La acotación (pausa) dentro de un texto dramático implica un espacio de pensamiento, un cambio en la dirección de la trayectoria emotiva, una transición. En las escrituras de mayor cercanía al realismo, con su preponderancia de elementos psicológicos, los espacios mentales se convierten en un discurso tan importante o más (pensemos en Chejov o Pinter, por ejemplo) que aquel expresado por conducto de las palabras.
Pero también en términos de aprehensión de una realidad saturada de cambios políticos, la pausa –o la transición– parece ser el signo por excelencia de nuestros tiempos.

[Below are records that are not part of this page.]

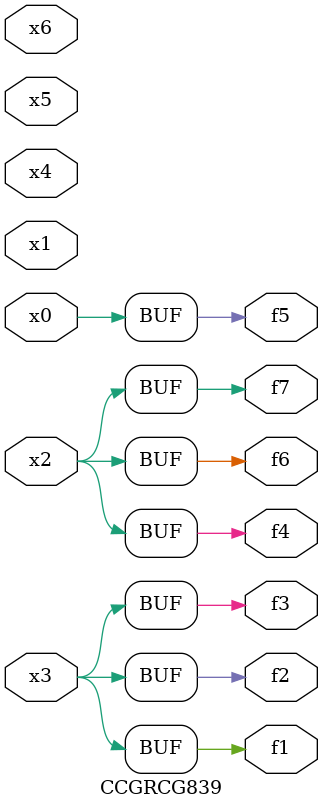
<source format=v>
module CCGRCG839(
	input x0, x1, x2, x3, x4, x5, x6,
	output f1, f2, f3, f4, f5, f6, f7
);
	assign f1 = x3;
	assign f2 = x3;
	assign f3 = x3;
	assign f4 = x2;
	assign f5 = x0;
	assign f6 = x2;
	assign f7 = x2;
endmodule

</source>
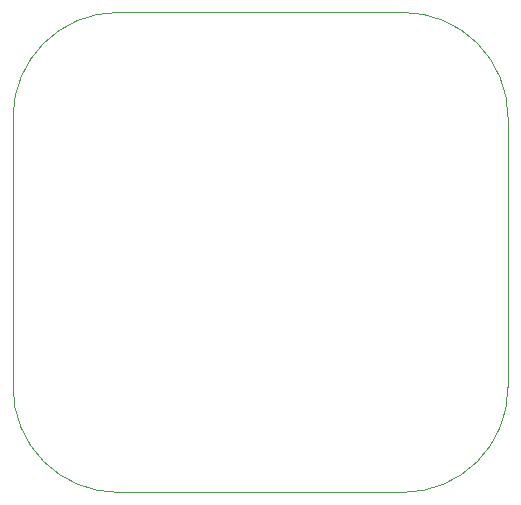
<source format=gko>
G04 (created by PCBNEW (2013-07-07 BZR 4022)-stable) date 14/09/2014 21:51:55*
%MOIN*%
G04 Gerber Fmt 3.4, Leading zero omitted, Abs format*
%FSLAX34Y34*%
G01*
G70*
G90*
G04 APERTURE LIST*
%ADD10C,0.00590551*%
%ADD11C,0.00393701*%
G04 APERTURE END LIST*
G54D10*
G54D11*
X60100Y-26200D02*
X60600Y-26200D01*
X51100Y-26200D02*
X60100Y-26200D01*
X64100Y-29700D02*
X64100Y-38700D01*
X47600Y-38700D02*
X47600Y-29700D01*
X51100Y-42200D02*
X60600Y-42200D01*
X47600Y-38700D02*
G75*
G03X51100Y-42200I3500J0D01*
G74*
G01*
X51100Y-26200D02*
G75*
G03X47600Y-29700I0J-3500D01*
G74*
G01*
X64100Y-29700D02*
G75*
G03X60600Y-26200I-3500J0D01*
G74*
G01*
X60600Y-42200D02*
G75*
G03X64100Y-38700I0J3500D01*
G74*
G01*
M02*

</source>
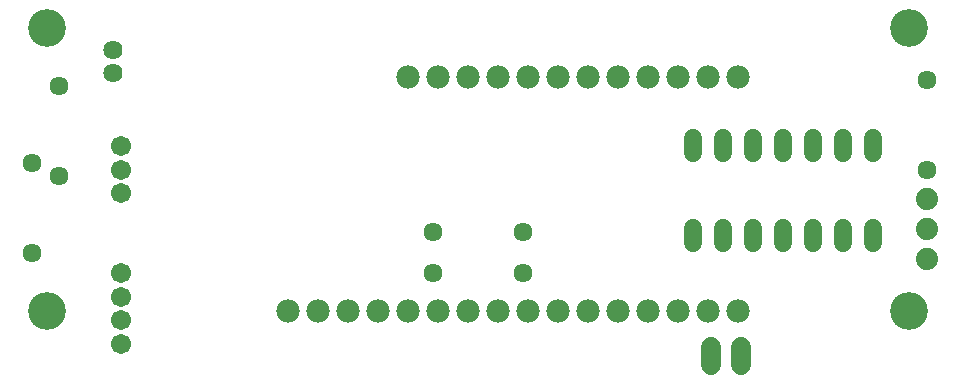
<source format=gbr>
G04 EAGLE Gerber RS-274X export*
G75*
%MOMM*%
%FSLAX34Y34*%
%LPD*%
%INSoldermask Bottom*%
%IPPOS*%
%AMOC8*
5,1,8,0,0,1.08239X$1,22.5*%
G01*
%ADD10C,3.203200*%
%ADD11C,1.981200*%
%ADD12C,1.524000*%
%ADD13C,1.625600*%
%ADD14C,1.879600*%
%ADD15C,1.727200*%
%ADD16C,1.703200*%
%ADD17C,1.611200*%


D10*
X150000Y400000D03*
X150000Y160000D03*
X880000Y400000D03*
X880000Y160000D03*
D11*
X734700Y358800D03*
X709300Y358800D03*
X683900Y358800D03*
X658500Y358800D03*
X633100Y358800D03*
X607700Y358800D03*
X582300Y358800D03*
X556900Y358800D03*
X531500Y358800D03*
X506100Y358800D03*
X480700Y358800D03*
X455300Y358800D03*
X379100Y160600D03*
X404500Y160600D03*
X429900Y160600D03*
X455300Y160600D03*
X480700Y160600D03*
X506100Y160600D03*
X531500Y160600D03*
X556900Y160600D03*
X582300Y160600D03*
X607700Y160600D03*
X633100Y160600D03*
X658500Y160600D03*
X683900Y160600D03*
X709300Y160600D03*
X734700Y160600D03*
X353700Y160600D03*
D12*
X697220Y217496D02*
X697220Y230704D01*
X722620Y230704D02*
X722620Y217496D01*
X849620Y217496D02*
X849620Y230704D01*
X849620Y293696D02*
X849620Y306904D01*
X748020Y230704D02*
X748020Y217496D01*
X773420Y217496D02*
X773420Y230704D01*
X824220Y230704D02*
X824220Y217496D01*
X798820Y217496D02*
X798820Y230704D01*
X824220Y293696D02*
X824220Y306904D01*
X798820Y306904D02*
X798820Y293696D01*
X773420Y293696D02*
X773420Y306904D01*
X748020Y306904D02*
X748020Y293696D01*
X722620Y293696D02*
X722620Y306904D01*
X697220Y306904D02*
X697220Y293696D01*
D13*
X205400Y361650D03*
X205400Y381650D03*
D14*
X895000Y255400D03*
X895000Y230000D03*
X895000Y204600D03*
D15*
X712300Y130120D02*
X712300Y114880D01*
X737700Y114880D02*
X737700Y130120D01*
D16*
X212500Y132500D03*
X212500Y152500D03*
X212500Y172500D03*
X212500Y192500D03*
X212500Y300000D03*
X212500Y280000D03*
X212500Y260000D03*
D17*
X476900Y192500D03*
X553100Y192500D03*
X553100Y227500D03*
X476900Y227500D03*
X895000Y279400D03*
X895000Y355600D03*
X137500Y209400D03*
X137500Y285600D03*
X160000Y274400D03*
X160000Y350600D03*
M02*

</source>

Entre las múltiples paradojas del teatro, salta a la vista su lentitud, su dificultad para asimilar los acontecimientos recientes, su naturaleza conservadora (“el teatro es el conservatorio de las formas del pasado”, aseguraba el director francés Antoine Vitez), siendo como es, por excelencia, un arte del presente (pensemos lo que significa hoy, para cualquier espectador del planeta, una alusión a la guerra o la destrucción; aun cuando haya sido escrita hace cientos o miles de años).

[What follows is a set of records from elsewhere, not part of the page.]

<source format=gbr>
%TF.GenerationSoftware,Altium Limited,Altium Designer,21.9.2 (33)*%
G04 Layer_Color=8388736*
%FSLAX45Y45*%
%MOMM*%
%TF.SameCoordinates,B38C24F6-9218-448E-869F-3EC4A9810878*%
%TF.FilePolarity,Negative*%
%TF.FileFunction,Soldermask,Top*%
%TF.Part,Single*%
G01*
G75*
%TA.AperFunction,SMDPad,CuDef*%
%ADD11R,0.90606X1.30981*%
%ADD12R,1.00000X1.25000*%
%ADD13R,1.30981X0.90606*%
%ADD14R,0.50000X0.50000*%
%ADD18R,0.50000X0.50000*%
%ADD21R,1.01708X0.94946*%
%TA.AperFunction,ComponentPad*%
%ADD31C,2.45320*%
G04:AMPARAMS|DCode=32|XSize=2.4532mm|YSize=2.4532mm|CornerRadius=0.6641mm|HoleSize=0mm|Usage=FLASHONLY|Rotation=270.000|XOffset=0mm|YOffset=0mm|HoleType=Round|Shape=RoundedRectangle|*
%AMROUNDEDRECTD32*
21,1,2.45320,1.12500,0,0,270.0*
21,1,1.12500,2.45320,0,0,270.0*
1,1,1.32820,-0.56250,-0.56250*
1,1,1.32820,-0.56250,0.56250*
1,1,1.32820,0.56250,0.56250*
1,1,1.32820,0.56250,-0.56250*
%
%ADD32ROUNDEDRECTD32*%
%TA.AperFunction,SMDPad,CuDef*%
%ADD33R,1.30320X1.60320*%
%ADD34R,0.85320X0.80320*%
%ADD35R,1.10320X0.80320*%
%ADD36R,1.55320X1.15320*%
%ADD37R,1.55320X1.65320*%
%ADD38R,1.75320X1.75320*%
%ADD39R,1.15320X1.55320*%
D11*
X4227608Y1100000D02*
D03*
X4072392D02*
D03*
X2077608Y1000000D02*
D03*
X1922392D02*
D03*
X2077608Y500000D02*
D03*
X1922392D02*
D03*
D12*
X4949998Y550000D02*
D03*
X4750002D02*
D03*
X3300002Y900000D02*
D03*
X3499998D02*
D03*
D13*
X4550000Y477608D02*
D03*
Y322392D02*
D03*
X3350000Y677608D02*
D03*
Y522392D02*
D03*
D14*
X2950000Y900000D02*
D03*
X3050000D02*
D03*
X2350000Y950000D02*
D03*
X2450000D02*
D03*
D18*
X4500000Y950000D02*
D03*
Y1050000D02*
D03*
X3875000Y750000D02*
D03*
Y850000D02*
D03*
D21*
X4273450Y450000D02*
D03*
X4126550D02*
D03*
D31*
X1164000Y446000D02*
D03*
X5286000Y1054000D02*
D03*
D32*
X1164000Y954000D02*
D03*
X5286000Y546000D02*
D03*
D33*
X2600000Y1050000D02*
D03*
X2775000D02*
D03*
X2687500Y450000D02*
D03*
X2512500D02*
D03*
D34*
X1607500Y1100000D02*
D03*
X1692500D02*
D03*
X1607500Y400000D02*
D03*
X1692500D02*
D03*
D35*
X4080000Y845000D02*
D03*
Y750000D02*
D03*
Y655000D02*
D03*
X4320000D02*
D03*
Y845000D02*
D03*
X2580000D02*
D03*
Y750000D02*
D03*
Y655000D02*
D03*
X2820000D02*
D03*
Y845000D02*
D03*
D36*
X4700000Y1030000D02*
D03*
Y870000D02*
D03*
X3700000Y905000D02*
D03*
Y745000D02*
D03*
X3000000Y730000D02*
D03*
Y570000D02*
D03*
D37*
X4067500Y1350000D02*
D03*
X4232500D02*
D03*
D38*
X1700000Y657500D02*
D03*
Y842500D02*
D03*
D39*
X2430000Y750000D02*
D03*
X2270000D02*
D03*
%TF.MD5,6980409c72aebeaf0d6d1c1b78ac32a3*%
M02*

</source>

Así como el espectador, guiado por los referentes de su realidad inmediata, puede de pronto dotar de sentido a hechos y palabras que se suceden plácidamente sobre un escenario, un golpe de la realidad puede volver anacrónico, de un día para otro, un espectáculo que se ha preparado durante meses.
Así sucedió, durante el año 2000, a la puesta en escena de El atentado, de Jorge Ibargüengoitia, que con el sello de la Compañía Nacional de Teatro llevó a escena David Olguín.

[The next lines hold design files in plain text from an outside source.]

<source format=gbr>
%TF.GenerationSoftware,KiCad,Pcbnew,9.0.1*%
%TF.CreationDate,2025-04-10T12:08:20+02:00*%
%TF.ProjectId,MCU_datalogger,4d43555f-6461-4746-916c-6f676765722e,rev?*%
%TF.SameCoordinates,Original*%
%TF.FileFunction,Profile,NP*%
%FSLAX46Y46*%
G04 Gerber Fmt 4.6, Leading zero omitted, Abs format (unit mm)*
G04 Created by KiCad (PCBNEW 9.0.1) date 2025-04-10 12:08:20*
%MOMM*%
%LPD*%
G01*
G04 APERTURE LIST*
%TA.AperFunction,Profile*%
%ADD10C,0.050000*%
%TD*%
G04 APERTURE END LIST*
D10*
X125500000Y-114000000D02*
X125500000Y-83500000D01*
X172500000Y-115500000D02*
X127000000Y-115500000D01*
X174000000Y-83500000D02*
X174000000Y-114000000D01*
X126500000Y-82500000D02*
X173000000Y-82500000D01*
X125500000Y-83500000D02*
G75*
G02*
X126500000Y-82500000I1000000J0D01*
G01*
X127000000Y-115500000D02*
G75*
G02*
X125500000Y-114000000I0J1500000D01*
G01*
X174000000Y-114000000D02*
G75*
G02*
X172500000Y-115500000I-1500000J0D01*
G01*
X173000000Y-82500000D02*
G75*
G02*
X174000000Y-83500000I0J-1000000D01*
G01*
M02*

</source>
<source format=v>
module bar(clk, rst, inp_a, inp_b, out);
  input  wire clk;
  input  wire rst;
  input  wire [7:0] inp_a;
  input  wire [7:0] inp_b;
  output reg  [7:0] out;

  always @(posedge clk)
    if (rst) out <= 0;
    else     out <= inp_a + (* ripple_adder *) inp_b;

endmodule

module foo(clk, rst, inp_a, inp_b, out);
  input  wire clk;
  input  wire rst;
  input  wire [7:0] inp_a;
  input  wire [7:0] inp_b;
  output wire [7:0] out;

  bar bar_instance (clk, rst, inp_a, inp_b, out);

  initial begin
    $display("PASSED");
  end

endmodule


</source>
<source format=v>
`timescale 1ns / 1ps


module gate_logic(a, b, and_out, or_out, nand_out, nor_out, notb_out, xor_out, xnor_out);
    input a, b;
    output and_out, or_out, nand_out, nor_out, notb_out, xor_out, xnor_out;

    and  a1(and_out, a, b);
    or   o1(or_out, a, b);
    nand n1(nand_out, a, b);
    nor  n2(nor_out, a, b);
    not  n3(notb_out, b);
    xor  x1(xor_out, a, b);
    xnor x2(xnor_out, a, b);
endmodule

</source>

Resulta ejemplar observar cómo el asesinato de Luis Donaldo Colosio confirmó en la obra citada, la tesis usigliana del Teatro Antihistórico: “lo que importa no es la fecha del hecho, es el hecho, su incorporación a la sangre nacional, su trascendencia en ella”. Y observar cómo el resultado de las elecciones del 2000 sepultó el sentido mordaz del apretón de manos que la Iglesia y el Estado se dan, por debajo de la mesa, para concluir la obra.